Recorded data:
━━━━━━━━━━

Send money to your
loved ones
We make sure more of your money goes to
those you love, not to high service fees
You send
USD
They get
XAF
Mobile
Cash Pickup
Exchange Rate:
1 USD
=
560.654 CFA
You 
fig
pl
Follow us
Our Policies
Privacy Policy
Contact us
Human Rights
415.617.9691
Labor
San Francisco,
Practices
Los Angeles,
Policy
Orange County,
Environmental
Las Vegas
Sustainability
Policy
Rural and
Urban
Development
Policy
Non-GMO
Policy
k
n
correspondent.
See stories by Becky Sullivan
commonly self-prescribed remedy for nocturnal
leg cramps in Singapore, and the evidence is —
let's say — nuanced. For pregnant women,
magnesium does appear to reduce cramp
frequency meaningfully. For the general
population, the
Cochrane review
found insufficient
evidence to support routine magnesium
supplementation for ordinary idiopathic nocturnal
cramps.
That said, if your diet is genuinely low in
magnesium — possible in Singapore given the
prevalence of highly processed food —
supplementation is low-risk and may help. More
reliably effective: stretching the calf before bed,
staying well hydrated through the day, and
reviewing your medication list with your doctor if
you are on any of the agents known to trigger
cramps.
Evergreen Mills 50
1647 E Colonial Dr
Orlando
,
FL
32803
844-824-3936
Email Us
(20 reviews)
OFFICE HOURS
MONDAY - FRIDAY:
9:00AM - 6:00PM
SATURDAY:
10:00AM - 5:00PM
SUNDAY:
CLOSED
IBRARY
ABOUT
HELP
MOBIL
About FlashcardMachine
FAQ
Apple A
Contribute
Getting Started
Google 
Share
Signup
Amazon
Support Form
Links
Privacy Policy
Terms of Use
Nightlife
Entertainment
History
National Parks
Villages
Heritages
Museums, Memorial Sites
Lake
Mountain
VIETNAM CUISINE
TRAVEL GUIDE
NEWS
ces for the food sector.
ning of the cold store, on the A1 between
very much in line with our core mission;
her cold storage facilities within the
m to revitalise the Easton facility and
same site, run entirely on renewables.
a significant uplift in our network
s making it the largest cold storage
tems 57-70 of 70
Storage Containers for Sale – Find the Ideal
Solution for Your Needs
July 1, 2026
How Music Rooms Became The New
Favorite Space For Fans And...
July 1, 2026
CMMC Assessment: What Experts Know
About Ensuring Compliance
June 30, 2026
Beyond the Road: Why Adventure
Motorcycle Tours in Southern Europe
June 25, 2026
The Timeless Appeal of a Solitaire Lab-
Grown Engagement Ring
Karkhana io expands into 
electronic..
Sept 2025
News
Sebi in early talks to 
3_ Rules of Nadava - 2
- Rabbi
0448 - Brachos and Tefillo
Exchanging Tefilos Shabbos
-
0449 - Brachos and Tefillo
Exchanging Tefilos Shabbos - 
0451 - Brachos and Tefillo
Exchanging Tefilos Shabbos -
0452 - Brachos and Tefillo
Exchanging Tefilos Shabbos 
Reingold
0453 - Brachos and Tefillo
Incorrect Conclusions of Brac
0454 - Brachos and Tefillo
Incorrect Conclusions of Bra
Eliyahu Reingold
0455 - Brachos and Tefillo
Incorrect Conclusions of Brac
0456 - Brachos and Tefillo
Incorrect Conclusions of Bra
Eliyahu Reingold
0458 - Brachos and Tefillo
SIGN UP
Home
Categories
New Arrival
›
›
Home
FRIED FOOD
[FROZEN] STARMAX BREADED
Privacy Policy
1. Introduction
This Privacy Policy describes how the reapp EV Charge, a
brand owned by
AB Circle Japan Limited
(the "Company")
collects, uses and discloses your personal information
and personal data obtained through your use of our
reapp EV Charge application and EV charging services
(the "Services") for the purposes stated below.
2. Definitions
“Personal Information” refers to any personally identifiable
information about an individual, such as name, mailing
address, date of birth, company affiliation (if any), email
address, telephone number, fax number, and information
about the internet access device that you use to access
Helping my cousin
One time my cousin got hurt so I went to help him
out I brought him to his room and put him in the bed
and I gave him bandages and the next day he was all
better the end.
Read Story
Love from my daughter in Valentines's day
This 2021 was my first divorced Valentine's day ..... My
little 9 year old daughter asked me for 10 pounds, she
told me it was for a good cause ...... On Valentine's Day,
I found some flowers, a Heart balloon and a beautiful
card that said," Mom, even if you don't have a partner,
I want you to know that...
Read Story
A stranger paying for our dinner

━━━━━━━━━━

Exercise objective> Return only the number of lines in the entries that contain the string "evidence".

Task solution> 2